__WORK TO COMPLETE__: Every line in the records below between the one holding "camera: 135 degrees right, 5 degrees up" and the one holding "camera: 35 degrees left, 5 degrees up", inclusive, is to be set down exactly; all other lines are to be left out.

-------- THE INPUT

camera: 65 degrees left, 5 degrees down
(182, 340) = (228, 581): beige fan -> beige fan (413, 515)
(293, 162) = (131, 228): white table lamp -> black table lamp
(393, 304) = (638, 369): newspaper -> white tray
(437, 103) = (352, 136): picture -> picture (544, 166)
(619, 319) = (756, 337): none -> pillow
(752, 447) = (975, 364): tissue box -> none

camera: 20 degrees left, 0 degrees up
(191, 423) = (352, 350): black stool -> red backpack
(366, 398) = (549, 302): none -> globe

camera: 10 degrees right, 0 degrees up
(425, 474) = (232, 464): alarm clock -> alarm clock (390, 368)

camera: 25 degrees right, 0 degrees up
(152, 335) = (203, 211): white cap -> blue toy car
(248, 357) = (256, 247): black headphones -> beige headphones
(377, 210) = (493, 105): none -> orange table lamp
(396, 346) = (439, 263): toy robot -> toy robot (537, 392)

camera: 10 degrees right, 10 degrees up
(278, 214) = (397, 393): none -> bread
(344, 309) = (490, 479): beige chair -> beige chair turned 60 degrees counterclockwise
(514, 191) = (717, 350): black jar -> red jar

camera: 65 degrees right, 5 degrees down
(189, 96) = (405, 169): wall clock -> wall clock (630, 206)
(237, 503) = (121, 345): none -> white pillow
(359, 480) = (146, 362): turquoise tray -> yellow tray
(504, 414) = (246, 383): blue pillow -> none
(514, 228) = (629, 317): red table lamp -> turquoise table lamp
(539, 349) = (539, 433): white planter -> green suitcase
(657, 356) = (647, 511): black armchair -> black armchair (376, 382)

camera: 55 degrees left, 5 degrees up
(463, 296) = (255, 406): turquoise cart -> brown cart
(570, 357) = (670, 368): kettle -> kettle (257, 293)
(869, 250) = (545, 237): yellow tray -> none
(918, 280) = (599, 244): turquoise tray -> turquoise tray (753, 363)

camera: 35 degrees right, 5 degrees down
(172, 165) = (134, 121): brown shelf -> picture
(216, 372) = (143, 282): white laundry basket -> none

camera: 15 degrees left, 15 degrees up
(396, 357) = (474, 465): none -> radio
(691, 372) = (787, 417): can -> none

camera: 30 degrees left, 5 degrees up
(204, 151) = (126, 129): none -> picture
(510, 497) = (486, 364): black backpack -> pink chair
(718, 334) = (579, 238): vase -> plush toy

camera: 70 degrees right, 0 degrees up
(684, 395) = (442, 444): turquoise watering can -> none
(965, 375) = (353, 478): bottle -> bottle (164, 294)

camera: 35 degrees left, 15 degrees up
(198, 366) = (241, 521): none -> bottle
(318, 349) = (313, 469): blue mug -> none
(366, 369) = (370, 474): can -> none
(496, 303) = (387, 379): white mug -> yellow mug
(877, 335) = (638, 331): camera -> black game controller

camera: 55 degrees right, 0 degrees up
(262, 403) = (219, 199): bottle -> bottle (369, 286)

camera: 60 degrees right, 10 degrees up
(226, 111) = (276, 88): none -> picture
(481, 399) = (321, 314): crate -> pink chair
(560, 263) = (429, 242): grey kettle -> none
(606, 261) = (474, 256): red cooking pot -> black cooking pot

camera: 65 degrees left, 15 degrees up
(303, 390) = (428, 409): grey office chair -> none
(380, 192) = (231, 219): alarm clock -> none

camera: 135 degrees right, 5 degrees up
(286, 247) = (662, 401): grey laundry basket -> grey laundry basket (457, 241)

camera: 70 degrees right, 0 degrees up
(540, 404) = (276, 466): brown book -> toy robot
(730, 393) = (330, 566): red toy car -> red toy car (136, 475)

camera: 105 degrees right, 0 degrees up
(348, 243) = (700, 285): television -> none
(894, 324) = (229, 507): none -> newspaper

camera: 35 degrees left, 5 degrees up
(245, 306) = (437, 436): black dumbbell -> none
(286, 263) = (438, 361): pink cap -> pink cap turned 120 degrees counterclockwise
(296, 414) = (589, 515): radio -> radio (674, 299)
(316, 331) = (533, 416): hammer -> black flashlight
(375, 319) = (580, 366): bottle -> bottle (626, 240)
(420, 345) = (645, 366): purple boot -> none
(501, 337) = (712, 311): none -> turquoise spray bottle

----------------

__OUTPUT FOR THIS EXERCISE__:
camera: 135 degrees right, 5 degrees up
(286, 247) = (662, 401): grey laundry basket -> grey laundry basket (457, 241)

camera: 70 degrees right, 0 degrees up
(540, 404) = (276, 466): brown book -> toy robot
(730, 393) = (330, 566): red toy car -> red toy car (136, 475)

camera: 105 degrees right, 0 degrees up
(348, 243) = (700, 285): television -> none
(894, 324) = (229, 507): none -> newspaper

camera: 35 degrees left, 5 degrees up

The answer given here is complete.